Households perceive that drinking untreated well water will lead to a risk of kidney disease that grows with the duration of this water consumption, but they place trust in reverse osmosis-treated water, especially when provided by government. Householders report that consuming reverse osmosis water is costly in terms of their own collection time and the prices charged by some suppliers, and that, in some villages, reverse osmosis is not available. A majority of households would prefer to move to piped water as their primary source if a change were required. Households’ propensity to treat their water and to adopt reverse osmosis and other alternatives is shown to correlate statistically with several of these household perceptions and beliefs, as well as with characteristics of the households’ past water use and health status, and with household demographics.

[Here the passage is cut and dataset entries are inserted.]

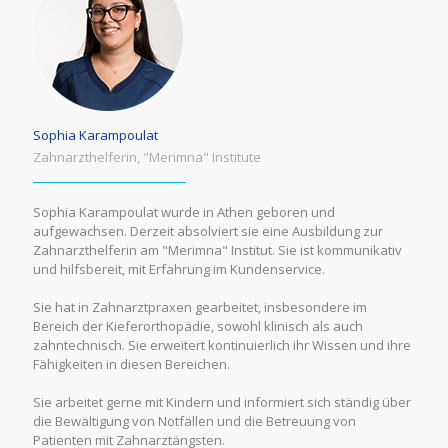
Sophia Karampoulat
Zahnarzthelferin, "Merimna" Institute
Sophia Karampoulat wurde in Athen geboren und
aufgewachsen. Derzeit absolviert sie eine Ausbildung zur
Zahnarzthelferin am "Merimna" Institut. Sie ist kommunikativ
und hilfsbereit, mit Erfahrung im Kundenservice.
Sie hat in Zahnarztpraxen gearbeitet, insbesondere im
Bereich der Kieferorthopädie, sowohl klinisch als auch
zahntechnisch. Sie erweitert kontinuierlich ihr Wissen und ihre
Fähigkeiten in diesen Bereichen.
Sie arbeitet gerne mit Kindern und informiert sich ständig über
die Bewältigung von Notfällen und die Betreuung von
Patienten mit Zahnarztängsten.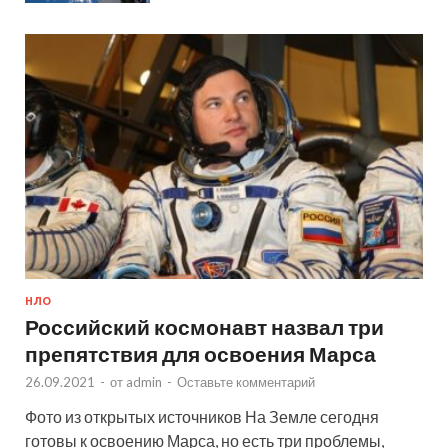
НЛО
Российский космонавт назвал три
препятствия для освоения Марса
26.09.2021
-
от
admin
-
Оставьте комментарий
Фото из открытых источников На Земле сегодня
готовы к освоению Марса, но есть три проблемы,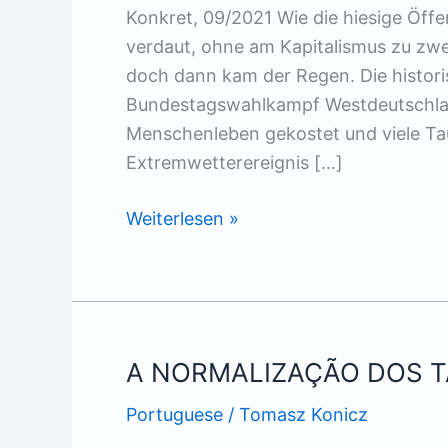
Konkret, 09/2021 Wie die hiesige Öffe
verdaut, ohne am Kapitalismus zu zwei
doch dann kam der Regen. Die historis
Bundestagswahlkampf Westdeutschland
Menschenleben gekostet und viele Ta
Extremwetterereignis […]
Deutsche
Weiterlesen »
Welle
A NORMALIZAÇÃO DOS T
Portuguese
/
Tomasz Konicz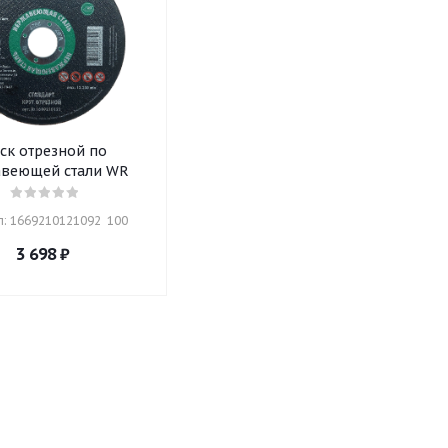
ск отрезной по
веющей стали WR
л: 1669210121092  100
3 698
₽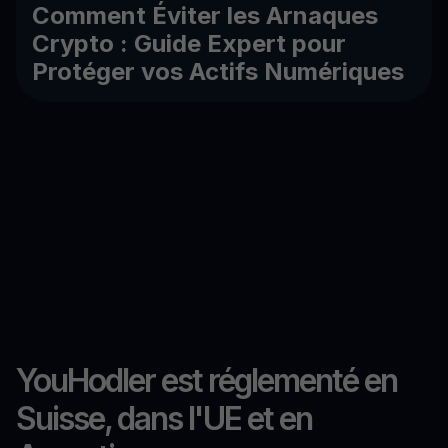
Comment Éviter les Arnaques
Crypto : Guide Expert pour
Protéger vos Actifs Numériques
YouHodler est réglementé en
Suisse, dans l'UE et en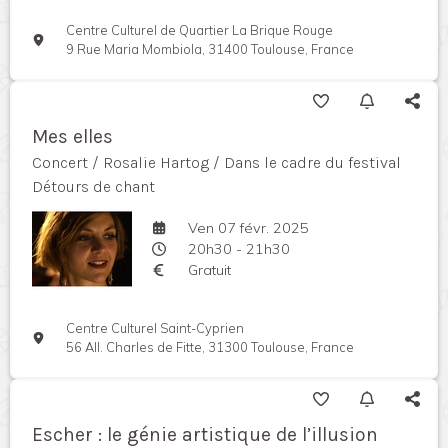
Centre Culturel de Quartier La Brique Rouge
9 Rue Maria Mombiola, 31400 Toulouse, France
Mes elles
Concert / Rosalie Hartog / Dans le cadre du festival
Détours de chant
Ven 07 févr. 2025
20h30 - 21h30
Gratuit
Centre Culturel Saint-Cyprien
56 All. Charles de Fitte, 31300 Toulouse, France
Escher : le génie artistique de l’illusion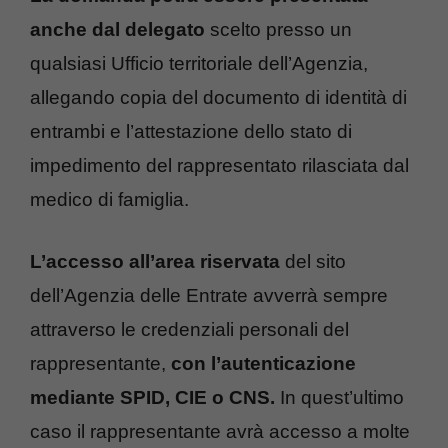
anche dal delegato
scelto presso un
qualsiasi Ufficio territoriale dell’Agenzia,
allegando copia del documento di identità di
entrambi e l’attestazione dello stato di
impedimento del rappresentato rilasciata dal
medico di famiglia.
L’accesso all’area riservata
del sito
dell’Agenzia delle Entrate avverrà sempre
attraverso le credenziali personali del
rappresentante,
con l’autenticazione
mediante SPID, CIE o CNS.
In quest’ultimo
caso il rappresentante avrà accesso a molte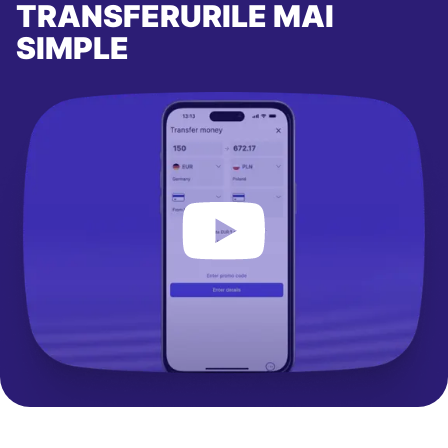
TRANSFERURILE MAI
SIMPLE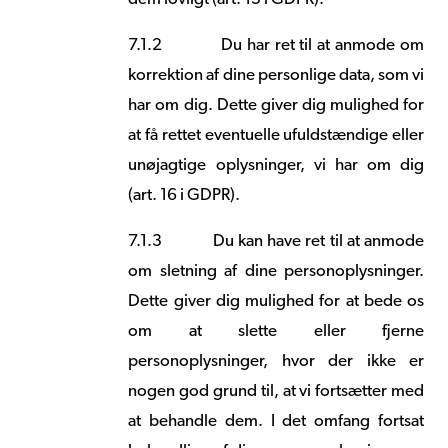
7.1.2
Du har ret til at anmode om
korrektion af dine personlige data, som vi
har om dig. Dette giver dig mulighed for
at få rettet eventuelle ufuldstændige eller
unøjagtige oplysninger, vi har om dig
(art. 16 i GDPR).
7.1.3
Du kan have ret til at anmode
om sletning af dine personoplysninger.
Dette giver dig mulighed for at bede os
om at slette eller fjerne
personoplysninger, hvor der ikke er
nogen god grund til, at vi fortsætter med
at behandle dem. I det omfang fortsat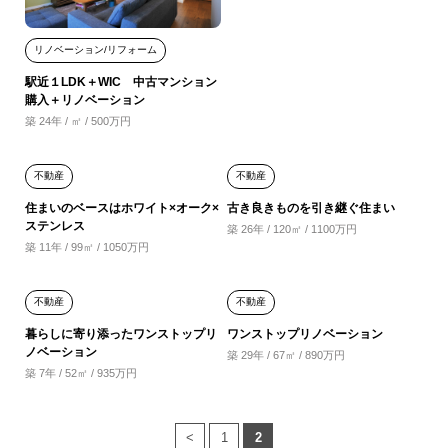
リノベーション/リフォーム
駅近１LDK＋WIC 中古マンション
購入＋リノベーション
築 24年 / ㎡ / 500万円
不動産
不動産
住まいのベースはホワイト×オーク×
古き良きものを引き継ぐ住まい
ステンレス
築 26年 / 120㎡ / 1100万円
築 11年 / 99㎡ / 1050万円
不動産
不動産
暮らしに寄り添ったワンストップリ
ワンストップリノベーション
ノベーション
築 29年 / 67㎡ / 890万円
築 7年 / 52㎡ / 935万円
<
1
2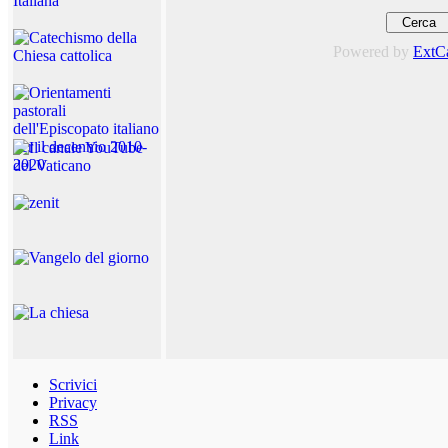
Powered by
ExtC
Scrivici
Privacy
RSS
Link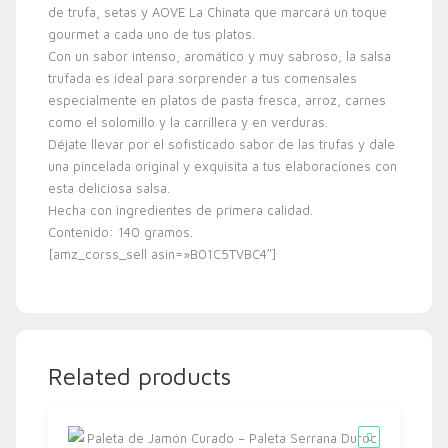
de trufa, setas y AOVE La Chinata que marcará un toque
gourmet a cada uno de tus platos.
Con un sabor intenso, aromático y muy sabroso, la salsa
trufada es ideal para sorprender a tus comensales
especialmente en platos de pasta fresca, arroz, carnes
como el solomillo y la carrillera y en verduras.
Déjate llevar por el sofisticado sabor de las trufas y dale
una pincelada original y exquisita a tus elaboraciones con
esta deliciosa salsa.
Hecha con ingredientes de primera calidad.
Contenido: 140 gramos.
[amz_corss_sell asin=»B01C5TVBC4″]
Related products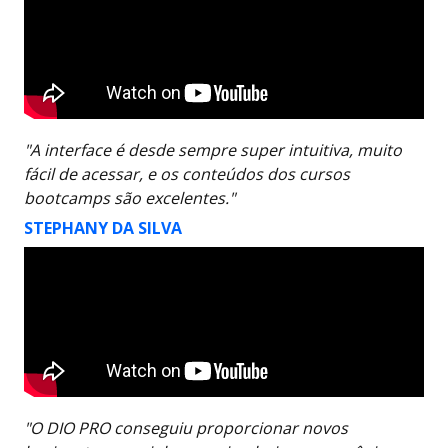
"A interface é desde sempre super intuitiva, muito
fácil de acessar, e os conteúdos dos cursos
bootcamps são excelentes."
STEPHANY DA SILVA
"O DIO PRO conseguiu proporcionar novos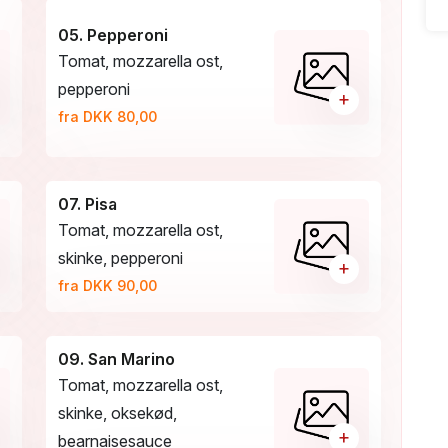
05. Pepperoni
Tomat, mozzarella ost,
pepperoni
+
fra DKK 80,00
07. Pisa
Tomat, mozzarella ost,
skinke, pepperoni
+
fra DKK 90,00
09. San Marino
Tomat, mozzarella ost,
skinke, oksekød,
+
bearnaisesauce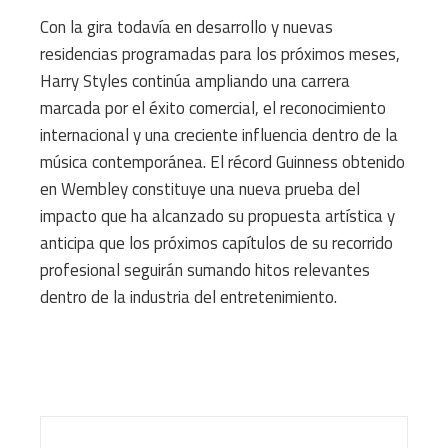
Con la gira todavía en desarrollo y nuevas
residencias programadas para los próximos meses,
Harry Styles continúa ampliando una carrera
marcada por el éxito comercial, el reconocimiento
internacional y una creciente influencia dentro de la
música contemporánea. El récord Guinness obtenido
en Wembley constituye una nueva prueba del
impacto que ha alcanzado su propuesta artística y
anticipa que los próximos capítulos de su recorrido
profesional seguirán sumando hitos relevantes
dentro de la industria del entretenimiento.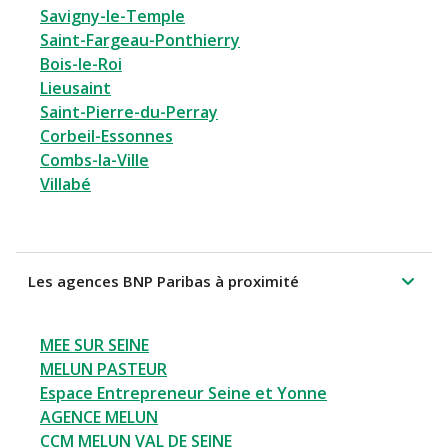
Savigny-le-Temple
Saint-Fargeau-Ponthierry
Bois-le-Roi
Lieusaint
Saint-Pierre-du-Perray
Corbeil-Essonnes
Combs-la-Ville
Villabé
Les agences BNP Paribas à proximité
MEE SUR SEINE
MELUN PASTEUR
Espace Entrepreneur Seine et Yonne
AGENCE MELUN
CCM MELUN VAL DE SEINE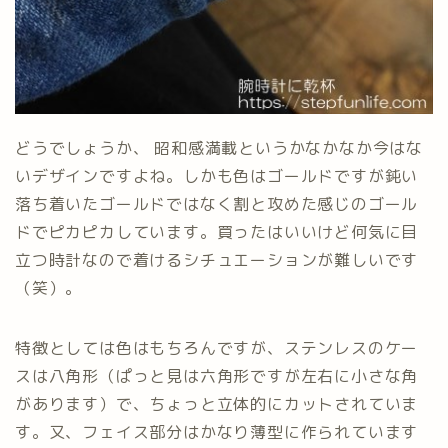
どうでしょうか、 昭和感満載というかなかなか今はな
いデザインですよね。しかも色はゴールドですが鈍い
落ち着いたゴールドではなく割と攻めた感じのゴール
ドでピカピカしています。買ったはいいけど何気に目
立つ時計なので着けるシチュエーションが難しいです
（笑）。
特徴としては色はもちろんですが、ステンレスのケー
スは八角形（ぱっと見は六角形ですが左右に小さな角
があります）で、ちょっと立体的にカットされていま
す。又、フェイス部分はかなり薄型に作られています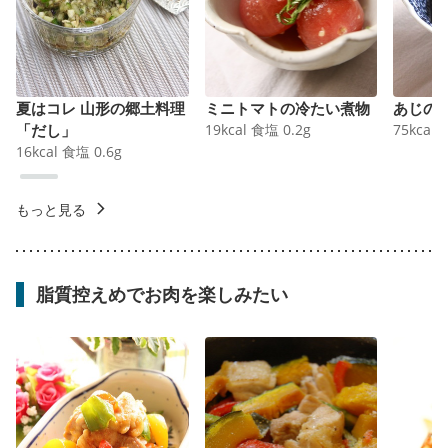
夏はコレ 山形の郷土料理
ミニトマトの冷たい煮物
あじの
「だし」
19
kcal
食塩
0.2
g
75
kcal
16
kcal
食塩
0.6
g
もっと見る
脂質控えめでお肉を楽しみたい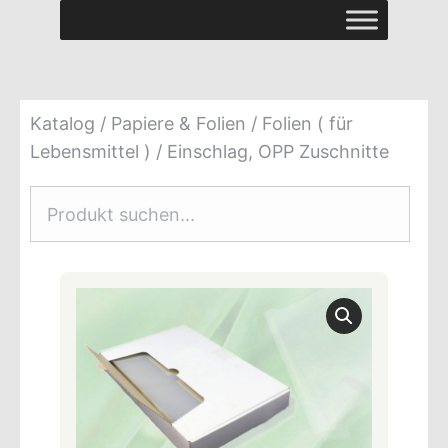
Katalog
/
Papiere & Folien
/
Folien ( für
Lebensmittel )
/ Einschlag, OPP Zuschnitte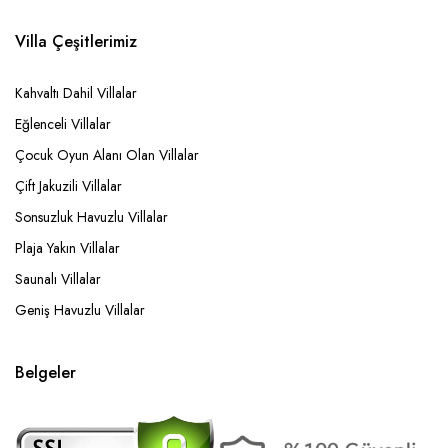
Villa Çeşitlerimiz
Kahvaltı Dahil Villalar
Eğlenceli Villalar
Çocuk Oyun Alanı Olan Villalar
Çift Jakuzili Villalar
Sonsuzluk Havuzlu Villalar
Plaja Yakın Villalar
Saunalı Villalar
Geniş Havuzlu Villalar
Belgeler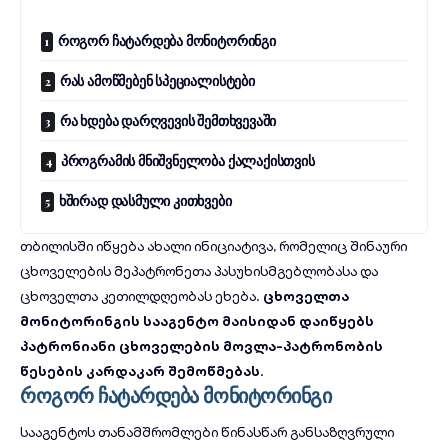
როგორ ჩატარდება მონიტორინგი
რას ამოწმებენ სპეციალისტები
რა ხდება დარღვევის შემთხვევაში
პროგრამის მნიშვნელობა ქალაქისთვის
ხშირად დასმული კითხვები
თბილისში იწყება ახალი ინიციატივა, რომელიც შინაური
ცხოველების მეპატრონეთა პასუხისმგებლობასა და
ცხოველთა კეთილდღეობას ეხება.
ცხოველთა
მონიტორინგის სააგენტო მაისიდან დაიწყებს
პატრონიანი ცხოველების მოვლა-პატრონობის
წესების კარდაკარ შემოწმებას
.
როგორ ჩატარდება მონიტორინგი
სააგენტოს თანამშრომლები წინასწარ განსაზღვრული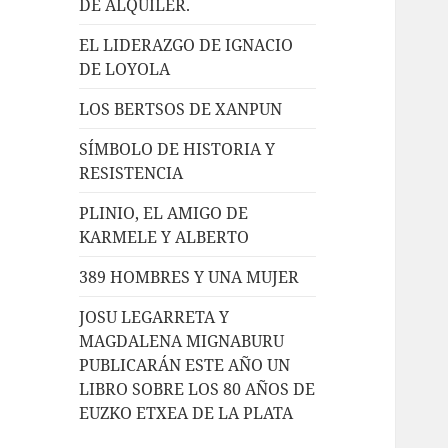
DE ALQUILER.
EL LIDERAZGO DE IGNACIO
DE LOYOLA
LOS BERTSOS DE XANPUN
SÍMBOLO DE HISTORIA Y
RESISTENCIA
PLINIO, EL AMIGO DE
KARMELE Y ALBERTO
389 HOMBRES Y UNA MUJER
JOSU LEGARRETA Y
MAGDALENA MIGNABURU
PUBLICARÁN ESTE AÑO UN
LIBRO SOBRE LOS 80 AÑOS DE
EUZKO ETXEA DE LA PLATA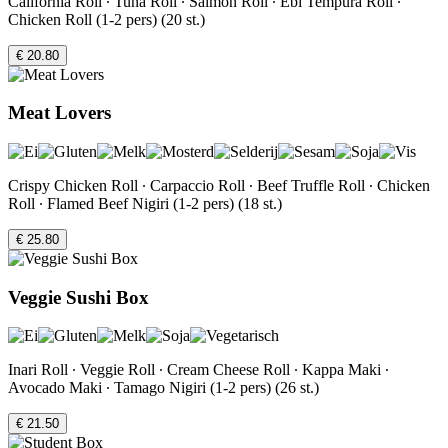
California Roll ∙ Tuna Roll ∙ Salmon Roll ∙ Ebi Tempura Roll ∙
Chicken Roll (1-2 pers) (20 st.)
€ 20.80
Meat Lovers
Crispy Chicken Roll ∙ Carpaccio Roll ∙ Beef Truffle Roll ∙ Chicken
Roll ∙ Flamed Beef Nigiri (1-2 pers) (18 st.)
€ 25.80
Veggie Sushi Box
Inari Roll ∙ Veggie Roll ∙ Cream Cheese Roll ∙ Kappa Maki ∙
Avocado Maki ∙ Tamago Nigiri (1-2 pers) (26 st.)
€ 21.50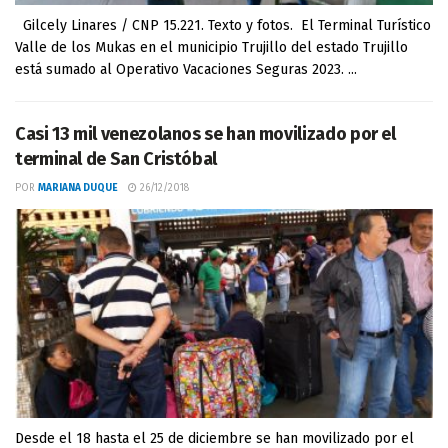
Gilcely Linares / CNP 15.221. Texto y fotos. El Terminal Turístico
Valle de los Mukas en el municipio Trujillo del estado Trujillo
está sumado al Operativo Vacaciones Seguras 2023. ...
Casi 13 mil venezolanos se han movilizado por el
terminal de San Cristóbal
POR
MARIANA DUQUE
26/12/2018
Desde el 18 hasta el 25 de diciembre se han movilizado por el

For decision-makers who seek to assess or reform public policy and public investments directed at CKD and CKDu in Sri Lanka, the results presented here provide a clear, new and statistically representative picture of household behaviour in the most seriously affected districts. This information about householders’ perceptions, preferences and motivations can guide ongoing efforts to move households away from consuming untreated groundwater (as a precautionary strategy), including targeted provision of public information and education, and the prioritization of regulatory interventions and infrastructure investments. In other countries where CKDu is newly emergent, some extrapolation from key elements of Sri Lanka’s recent experience could offer valuable and time-saving guidance.

Acknowledgments

The authors gratefully acknowledge the constructive comments and suggestions from Priyanie Amerasinghe, Rohana Chandrajith, Saroj Jayasinghe, Nishad Jayasundara, Chandani Liyanage, Herath Manthrithilake, Karina Meredith, Subhrendu Pattanayak and David Stifel. Any errors are those of the authors alone.

Disclosure statement

No potential conflict of interest was reported by the authors. The study design, protocol and data collection were approved by the Ethics Review Committee for Social Sciences and Humanities of the University of Colombo [reference number ERCSSH/18/06].

Additional information

Funding

This work was funded by the US Department of State [grant number SLMAQM17GR2021]. The opinions, findings and conclusions stated herein are those of the authors and do not necessarily reflect those of the US Department of State.

Notes

1. Estimation of the linear probability models was implemented using the svy: regress command in version 15 of Stata, which generates standard errors for these parameter estimates that are robust and clustered at the village level.

2. The switch to reverse osmosis started around 2014 (), when many reverse osmosis units were deployed by the government. A debate emerged about the potential connections between specific agricultural chemicals, soil metals and CKDu. These hypotheses, along with other changes in water hardness and taste reported by Jayasumana et al. (Citation2015), may have contributed to households’ change of drinking water sources.